- **Short exercise a**
Collect every line of the records that contains the string "kern".

Coverage Tone

It’s interesting to think how much (and how little) influence news anchors have in the portrayal of stories they tell on network news. This piece from the Washington Post talks about the dilemma people like Charlie Gibson and Brian Williams faced in how to talk and the words to use about the worsening situation in Iraq after the situation started falling apart.

For example, from Brian Williams:

Every day, Williams asked the question: Did Baghdad correspondent Richard Engel have any news other than another 20 Iraqi civilians killed when an IED detonated, leaving the same smoking carcasses and pathetic scenes of loved ones crying? That, Williams felt, was the problem: The horrible had become utterly commonplace. To most Americans, he believed, the war could not be more ephemeral. It was half a world away, and it required no sacrifice by those who did not have a family member in the armed forces.

The article also talks about how Katie Couric had been somewhat browbeaten by the NBC president on how persistently she probed for answers from Rice.

- **Short exercise b**
In the piece on coverage tone, who is named as the Baghdad correspondent that Brian Williams asked about every day?

- **Stored records**
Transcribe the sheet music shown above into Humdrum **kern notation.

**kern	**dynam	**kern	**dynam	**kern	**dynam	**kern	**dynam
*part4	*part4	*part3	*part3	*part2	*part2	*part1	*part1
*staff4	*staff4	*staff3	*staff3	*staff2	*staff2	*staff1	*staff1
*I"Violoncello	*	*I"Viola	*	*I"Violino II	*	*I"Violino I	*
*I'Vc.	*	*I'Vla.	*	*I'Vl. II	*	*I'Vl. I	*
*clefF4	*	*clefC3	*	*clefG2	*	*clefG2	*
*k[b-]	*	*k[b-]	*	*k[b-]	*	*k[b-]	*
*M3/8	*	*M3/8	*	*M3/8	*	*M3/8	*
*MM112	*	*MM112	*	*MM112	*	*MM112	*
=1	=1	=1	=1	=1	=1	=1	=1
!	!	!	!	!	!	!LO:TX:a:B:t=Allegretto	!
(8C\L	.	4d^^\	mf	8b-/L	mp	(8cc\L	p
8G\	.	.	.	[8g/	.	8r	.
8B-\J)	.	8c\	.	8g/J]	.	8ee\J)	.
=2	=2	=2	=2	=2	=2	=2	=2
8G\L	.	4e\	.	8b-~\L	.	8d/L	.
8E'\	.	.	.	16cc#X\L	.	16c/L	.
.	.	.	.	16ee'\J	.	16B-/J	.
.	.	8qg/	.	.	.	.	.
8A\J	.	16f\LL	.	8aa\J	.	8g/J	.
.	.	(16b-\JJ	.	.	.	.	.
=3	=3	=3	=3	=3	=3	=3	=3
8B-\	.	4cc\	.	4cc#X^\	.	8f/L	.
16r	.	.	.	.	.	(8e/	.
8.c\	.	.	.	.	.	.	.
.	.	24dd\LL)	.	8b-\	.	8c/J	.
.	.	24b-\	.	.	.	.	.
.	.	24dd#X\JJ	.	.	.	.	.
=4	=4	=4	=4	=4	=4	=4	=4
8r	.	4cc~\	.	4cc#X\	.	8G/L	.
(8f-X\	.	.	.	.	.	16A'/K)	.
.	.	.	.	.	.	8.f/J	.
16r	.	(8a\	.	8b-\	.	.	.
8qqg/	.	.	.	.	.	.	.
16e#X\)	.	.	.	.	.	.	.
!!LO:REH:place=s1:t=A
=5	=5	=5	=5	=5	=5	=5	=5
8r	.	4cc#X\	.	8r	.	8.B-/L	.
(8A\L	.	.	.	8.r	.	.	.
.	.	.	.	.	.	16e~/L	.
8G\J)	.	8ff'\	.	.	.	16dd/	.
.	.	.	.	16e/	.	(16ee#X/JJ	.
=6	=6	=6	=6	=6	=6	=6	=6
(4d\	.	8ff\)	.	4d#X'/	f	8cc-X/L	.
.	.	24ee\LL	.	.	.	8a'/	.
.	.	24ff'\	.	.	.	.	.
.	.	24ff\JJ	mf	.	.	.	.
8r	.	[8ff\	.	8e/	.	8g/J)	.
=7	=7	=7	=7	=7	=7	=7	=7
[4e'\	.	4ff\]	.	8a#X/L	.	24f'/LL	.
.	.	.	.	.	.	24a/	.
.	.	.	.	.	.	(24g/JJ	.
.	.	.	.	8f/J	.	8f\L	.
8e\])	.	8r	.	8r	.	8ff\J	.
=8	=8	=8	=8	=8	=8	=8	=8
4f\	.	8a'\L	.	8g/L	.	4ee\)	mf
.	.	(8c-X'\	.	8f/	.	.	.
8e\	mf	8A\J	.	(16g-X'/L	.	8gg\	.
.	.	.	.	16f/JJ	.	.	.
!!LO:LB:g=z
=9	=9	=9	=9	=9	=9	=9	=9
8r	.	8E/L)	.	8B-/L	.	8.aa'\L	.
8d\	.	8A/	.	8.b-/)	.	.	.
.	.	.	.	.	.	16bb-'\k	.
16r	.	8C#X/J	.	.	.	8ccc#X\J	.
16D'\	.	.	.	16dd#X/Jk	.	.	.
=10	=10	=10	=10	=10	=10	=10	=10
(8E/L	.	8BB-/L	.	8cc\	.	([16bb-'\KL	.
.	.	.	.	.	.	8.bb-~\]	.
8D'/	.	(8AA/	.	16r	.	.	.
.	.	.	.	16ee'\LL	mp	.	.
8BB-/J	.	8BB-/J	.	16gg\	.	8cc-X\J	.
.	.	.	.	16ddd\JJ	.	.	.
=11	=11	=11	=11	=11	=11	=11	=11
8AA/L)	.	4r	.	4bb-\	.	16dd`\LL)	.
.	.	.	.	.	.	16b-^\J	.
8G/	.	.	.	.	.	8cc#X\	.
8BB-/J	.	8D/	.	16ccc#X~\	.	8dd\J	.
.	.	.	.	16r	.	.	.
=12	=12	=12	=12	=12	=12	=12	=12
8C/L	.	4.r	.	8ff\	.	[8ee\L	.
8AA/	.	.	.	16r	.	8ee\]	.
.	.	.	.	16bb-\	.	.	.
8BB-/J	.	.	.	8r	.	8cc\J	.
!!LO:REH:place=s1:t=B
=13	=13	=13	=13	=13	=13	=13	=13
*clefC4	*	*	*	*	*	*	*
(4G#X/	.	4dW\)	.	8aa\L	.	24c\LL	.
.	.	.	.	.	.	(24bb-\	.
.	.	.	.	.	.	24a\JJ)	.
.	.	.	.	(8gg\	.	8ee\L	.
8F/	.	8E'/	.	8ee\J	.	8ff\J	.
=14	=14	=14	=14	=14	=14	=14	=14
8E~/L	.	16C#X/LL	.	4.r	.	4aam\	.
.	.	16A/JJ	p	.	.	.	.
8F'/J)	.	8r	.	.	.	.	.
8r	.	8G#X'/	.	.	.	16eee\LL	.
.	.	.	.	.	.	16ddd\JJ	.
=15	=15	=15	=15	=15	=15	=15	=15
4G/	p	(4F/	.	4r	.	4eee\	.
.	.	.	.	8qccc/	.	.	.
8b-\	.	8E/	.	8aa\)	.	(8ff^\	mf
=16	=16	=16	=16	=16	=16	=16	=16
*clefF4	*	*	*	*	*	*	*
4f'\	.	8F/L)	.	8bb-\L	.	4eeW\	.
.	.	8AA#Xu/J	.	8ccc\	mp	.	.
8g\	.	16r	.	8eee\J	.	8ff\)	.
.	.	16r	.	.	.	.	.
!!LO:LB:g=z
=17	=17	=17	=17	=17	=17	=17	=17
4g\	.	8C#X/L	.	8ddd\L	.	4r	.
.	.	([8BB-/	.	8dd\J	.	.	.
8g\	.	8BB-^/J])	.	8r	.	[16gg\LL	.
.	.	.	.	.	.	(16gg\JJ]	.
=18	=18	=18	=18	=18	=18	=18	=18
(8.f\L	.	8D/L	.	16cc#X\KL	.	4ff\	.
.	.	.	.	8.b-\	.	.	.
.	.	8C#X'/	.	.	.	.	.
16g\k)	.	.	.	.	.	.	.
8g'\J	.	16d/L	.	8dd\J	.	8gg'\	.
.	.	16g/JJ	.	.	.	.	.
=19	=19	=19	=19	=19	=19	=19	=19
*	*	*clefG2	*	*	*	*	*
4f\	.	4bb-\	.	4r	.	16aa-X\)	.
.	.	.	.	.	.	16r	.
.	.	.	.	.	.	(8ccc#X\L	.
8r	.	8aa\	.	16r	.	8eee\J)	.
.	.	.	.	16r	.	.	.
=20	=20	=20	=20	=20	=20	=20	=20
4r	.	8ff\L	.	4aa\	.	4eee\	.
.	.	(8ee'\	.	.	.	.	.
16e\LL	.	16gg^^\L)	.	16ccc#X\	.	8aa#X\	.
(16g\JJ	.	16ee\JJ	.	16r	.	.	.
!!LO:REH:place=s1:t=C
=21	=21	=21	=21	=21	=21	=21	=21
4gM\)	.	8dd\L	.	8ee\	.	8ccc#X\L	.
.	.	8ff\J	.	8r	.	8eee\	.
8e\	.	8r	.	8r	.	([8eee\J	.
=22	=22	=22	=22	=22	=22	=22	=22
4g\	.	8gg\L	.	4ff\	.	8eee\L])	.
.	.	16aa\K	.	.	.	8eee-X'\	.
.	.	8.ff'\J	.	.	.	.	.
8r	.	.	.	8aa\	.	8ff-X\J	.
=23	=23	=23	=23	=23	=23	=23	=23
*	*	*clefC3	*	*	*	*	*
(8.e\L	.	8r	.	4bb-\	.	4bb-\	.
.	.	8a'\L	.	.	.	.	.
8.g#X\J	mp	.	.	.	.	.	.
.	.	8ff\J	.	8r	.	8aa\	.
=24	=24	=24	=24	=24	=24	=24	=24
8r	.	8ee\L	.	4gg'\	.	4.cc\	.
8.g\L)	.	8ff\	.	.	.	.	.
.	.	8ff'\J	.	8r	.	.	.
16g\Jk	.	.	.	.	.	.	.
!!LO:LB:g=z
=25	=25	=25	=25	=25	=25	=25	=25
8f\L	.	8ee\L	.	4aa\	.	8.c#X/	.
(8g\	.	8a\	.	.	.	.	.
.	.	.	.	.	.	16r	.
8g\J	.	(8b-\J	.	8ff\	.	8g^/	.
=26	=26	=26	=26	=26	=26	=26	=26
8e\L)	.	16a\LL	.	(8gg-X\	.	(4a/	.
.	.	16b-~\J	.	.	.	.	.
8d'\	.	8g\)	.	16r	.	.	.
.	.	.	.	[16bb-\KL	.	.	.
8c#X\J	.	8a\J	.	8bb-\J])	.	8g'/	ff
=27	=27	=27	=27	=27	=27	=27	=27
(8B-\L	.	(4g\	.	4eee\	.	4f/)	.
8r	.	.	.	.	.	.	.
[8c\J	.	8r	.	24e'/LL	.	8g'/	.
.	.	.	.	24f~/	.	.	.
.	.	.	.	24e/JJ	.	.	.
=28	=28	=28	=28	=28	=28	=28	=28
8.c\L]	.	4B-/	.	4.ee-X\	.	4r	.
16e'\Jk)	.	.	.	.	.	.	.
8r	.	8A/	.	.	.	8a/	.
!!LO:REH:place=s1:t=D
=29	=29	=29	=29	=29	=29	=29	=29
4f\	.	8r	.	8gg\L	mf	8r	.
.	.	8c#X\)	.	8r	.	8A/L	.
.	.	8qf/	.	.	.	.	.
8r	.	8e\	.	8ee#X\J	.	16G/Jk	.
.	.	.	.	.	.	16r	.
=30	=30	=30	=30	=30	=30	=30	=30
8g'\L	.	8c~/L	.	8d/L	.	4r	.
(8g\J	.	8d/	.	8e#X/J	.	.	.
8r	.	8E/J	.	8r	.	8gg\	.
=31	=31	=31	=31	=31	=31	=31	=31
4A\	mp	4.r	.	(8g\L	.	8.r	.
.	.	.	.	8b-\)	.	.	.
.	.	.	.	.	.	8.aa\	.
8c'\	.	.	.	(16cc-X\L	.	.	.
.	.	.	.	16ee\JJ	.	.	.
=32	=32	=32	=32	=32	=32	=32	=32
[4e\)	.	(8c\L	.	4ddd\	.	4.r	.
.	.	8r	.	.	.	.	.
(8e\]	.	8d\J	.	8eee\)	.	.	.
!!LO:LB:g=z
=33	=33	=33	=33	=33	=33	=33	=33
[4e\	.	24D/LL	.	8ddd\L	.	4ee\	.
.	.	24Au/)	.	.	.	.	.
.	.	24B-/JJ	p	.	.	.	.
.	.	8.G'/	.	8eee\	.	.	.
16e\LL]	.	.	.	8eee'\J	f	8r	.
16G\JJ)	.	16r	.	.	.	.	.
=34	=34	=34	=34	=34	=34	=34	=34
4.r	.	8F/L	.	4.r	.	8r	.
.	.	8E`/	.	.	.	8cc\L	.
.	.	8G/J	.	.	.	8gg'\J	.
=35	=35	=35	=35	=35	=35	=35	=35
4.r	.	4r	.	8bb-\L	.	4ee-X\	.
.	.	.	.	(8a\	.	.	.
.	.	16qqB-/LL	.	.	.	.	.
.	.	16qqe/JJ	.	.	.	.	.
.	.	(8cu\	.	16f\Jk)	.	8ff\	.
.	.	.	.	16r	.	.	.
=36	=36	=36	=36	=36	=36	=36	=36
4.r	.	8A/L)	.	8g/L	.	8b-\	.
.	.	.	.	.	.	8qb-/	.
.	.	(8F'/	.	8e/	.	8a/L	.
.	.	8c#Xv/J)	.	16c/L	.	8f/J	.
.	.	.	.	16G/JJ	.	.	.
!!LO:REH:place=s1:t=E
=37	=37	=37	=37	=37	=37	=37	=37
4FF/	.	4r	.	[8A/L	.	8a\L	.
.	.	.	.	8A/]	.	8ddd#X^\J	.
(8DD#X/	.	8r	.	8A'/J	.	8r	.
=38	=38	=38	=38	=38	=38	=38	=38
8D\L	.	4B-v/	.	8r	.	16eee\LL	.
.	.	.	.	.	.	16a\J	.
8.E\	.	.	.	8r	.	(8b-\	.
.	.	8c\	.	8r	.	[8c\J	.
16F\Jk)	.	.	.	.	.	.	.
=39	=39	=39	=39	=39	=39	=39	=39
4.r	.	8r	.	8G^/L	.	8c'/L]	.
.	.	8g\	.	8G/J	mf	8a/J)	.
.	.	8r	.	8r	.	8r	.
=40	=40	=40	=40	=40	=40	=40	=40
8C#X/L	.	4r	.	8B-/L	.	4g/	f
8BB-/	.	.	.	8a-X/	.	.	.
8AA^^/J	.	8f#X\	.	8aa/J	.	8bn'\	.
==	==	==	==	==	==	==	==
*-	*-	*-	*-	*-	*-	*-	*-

- **Correct result a**
Transcribe the sheet music shown above into Humdrum **kern notation.
**kern	**dynam	**kern	**dynam	**kern	**dynam	**kern	**dynam

- **Correct result b**
Richard Engel